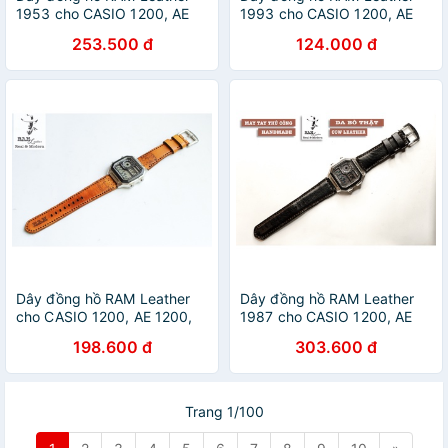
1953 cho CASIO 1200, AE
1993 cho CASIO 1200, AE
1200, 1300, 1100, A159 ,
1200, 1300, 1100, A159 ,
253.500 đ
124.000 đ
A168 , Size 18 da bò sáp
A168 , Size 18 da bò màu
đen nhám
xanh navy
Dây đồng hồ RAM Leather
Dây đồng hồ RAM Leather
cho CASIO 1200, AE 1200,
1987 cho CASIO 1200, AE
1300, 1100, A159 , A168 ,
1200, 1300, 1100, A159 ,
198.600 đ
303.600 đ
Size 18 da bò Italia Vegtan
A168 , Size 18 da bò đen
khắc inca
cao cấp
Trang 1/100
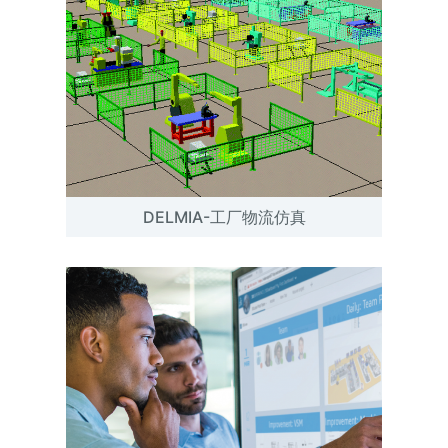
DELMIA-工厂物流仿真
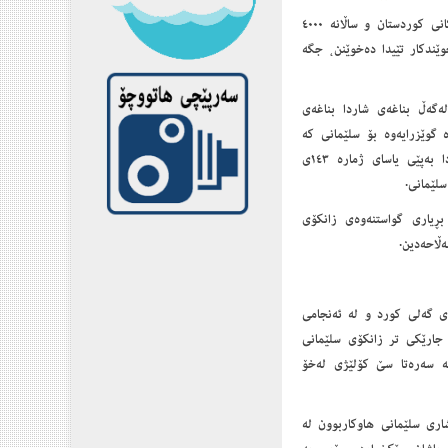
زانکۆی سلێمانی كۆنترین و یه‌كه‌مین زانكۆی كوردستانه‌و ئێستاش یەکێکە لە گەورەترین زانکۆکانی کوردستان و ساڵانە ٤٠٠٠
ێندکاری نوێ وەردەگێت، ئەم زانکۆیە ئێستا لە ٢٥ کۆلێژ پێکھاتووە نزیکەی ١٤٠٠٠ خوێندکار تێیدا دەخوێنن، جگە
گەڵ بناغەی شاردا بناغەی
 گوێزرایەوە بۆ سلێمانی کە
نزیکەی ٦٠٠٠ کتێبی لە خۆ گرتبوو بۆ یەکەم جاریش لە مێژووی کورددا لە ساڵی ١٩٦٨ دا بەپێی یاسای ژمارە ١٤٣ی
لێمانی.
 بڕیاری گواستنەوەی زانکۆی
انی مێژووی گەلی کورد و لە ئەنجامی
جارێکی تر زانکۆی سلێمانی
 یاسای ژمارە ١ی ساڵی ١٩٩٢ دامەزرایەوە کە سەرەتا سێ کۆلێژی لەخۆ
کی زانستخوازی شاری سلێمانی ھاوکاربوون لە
...
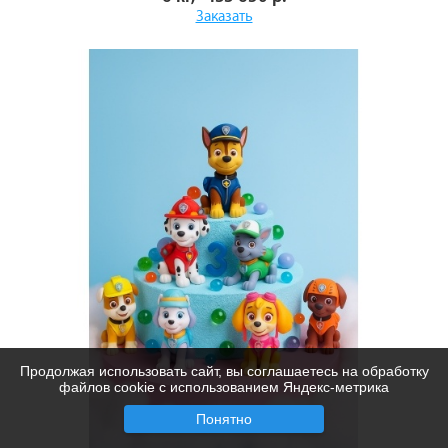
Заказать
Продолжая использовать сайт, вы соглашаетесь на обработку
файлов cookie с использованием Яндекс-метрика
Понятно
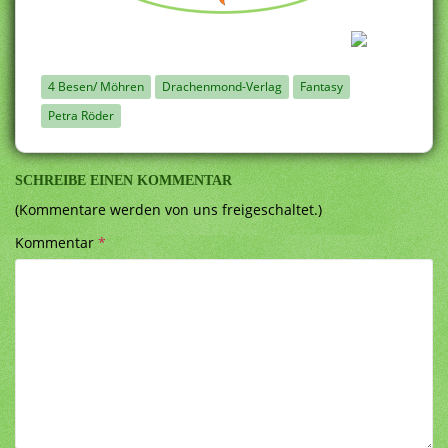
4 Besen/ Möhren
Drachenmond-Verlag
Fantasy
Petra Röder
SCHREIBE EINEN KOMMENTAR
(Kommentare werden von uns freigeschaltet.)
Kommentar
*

- Task item:
The reply should hold the entries above from the line with "1300, 1100, A159 , A168" to the line with "DELMIA-工厂物流仿真", duplicated exactly, pictures excluded.

- Solution to this task:
1300, 1100, A159 , A168 ,
1200, 1300, 1100, A159 ,
198.600 đ
303.600 đ
Size 18 da bò Italia Vegtan
A168 , Size 18 da bò đen
khắc inca
cao cấp
Trang 1/100
DELMIA-工厂物流仿真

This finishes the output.